◆ WORK REQUEST ◆
Copy out every one of the lines below word for word, skipping the pictures.

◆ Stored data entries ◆

━━━━━━━━━━━━━━━━━━━━

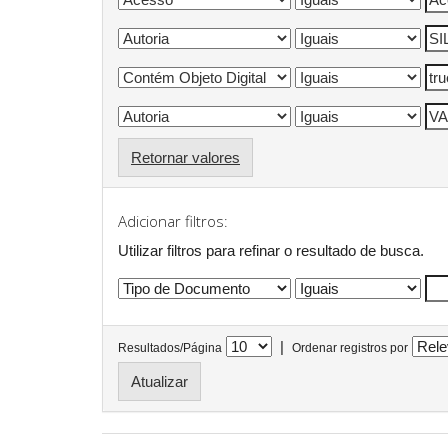
Retornar valores
Adicionar filtros:
Utilizar filtros para refinar o resultado de busca.
|
Resultados/Página
Ordenar registros por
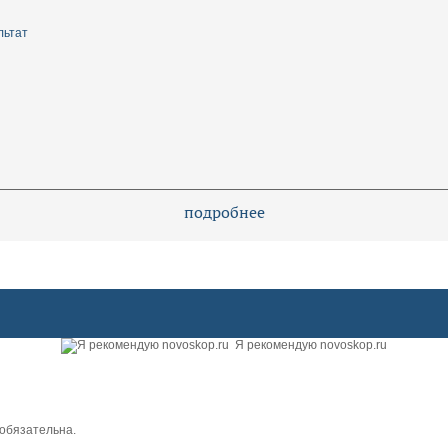
льтат
подробнее
Я рекомендую novoskop.ru
обязательна.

━━━━━━━━━━━━━━━━━━━━

◆ TASK OUTPUT ◆
Retornar valores
Adicionar filtros:
Utilizar filtros para refinar o resultado de busca.
|
Resultados/Página
Ordenar registros por
льтат
подробнее
Я рекомендую novoskop.ru
обязательна.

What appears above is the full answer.